Exercise - In how many lines of the records does the string "each" appear? State only the number.

Data under study -

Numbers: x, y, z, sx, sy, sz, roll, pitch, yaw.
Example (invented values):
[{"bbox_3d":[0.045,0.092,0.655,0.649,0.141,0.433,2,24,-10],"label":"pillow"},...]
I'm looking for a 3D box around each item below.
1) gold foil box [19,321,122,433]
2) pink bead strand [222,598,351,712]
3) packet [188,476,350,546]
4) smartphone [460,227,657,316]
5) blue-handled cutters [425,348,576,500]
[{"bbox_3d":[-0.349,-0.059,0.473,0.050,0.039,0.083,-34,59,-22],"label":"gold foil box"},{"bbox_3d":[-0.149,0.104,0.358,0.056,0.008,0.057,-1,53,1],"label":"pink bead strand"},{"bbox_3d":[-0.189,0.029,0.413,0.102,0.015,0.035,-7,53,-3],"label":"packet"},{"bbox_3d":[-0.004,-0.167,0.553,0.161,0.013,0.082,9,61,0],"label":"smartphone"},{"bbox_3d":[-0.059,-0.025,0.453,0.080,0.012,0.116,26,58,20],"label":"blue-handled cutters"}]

==

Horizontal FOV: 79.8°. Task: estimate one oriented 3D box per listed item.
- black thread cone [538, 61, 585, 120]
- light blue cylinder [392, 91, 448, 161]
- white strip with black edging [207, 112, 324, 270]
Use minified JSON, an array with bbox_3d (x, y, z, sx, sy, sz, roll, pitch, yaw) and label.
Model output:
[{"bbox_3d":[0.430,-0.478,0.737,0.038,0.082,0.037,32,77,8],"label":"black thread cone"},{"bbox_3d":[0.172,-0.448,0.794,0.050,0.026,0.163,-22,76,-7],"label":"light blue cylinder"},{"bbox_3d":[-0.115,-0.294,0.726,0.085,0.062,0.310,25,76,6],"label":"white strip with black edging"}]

==

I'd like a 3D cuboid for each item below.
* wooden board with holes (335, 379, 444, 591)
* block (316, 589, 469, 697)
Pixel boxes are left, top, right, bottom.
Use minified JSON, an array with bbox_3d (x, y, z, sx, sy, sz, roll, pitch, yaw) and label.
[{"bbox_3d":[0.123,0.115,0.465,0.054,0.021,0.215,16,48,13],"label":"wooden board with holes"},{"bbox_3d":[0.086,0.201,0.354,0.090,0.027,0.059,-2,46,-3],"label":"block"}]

Result of this task - 2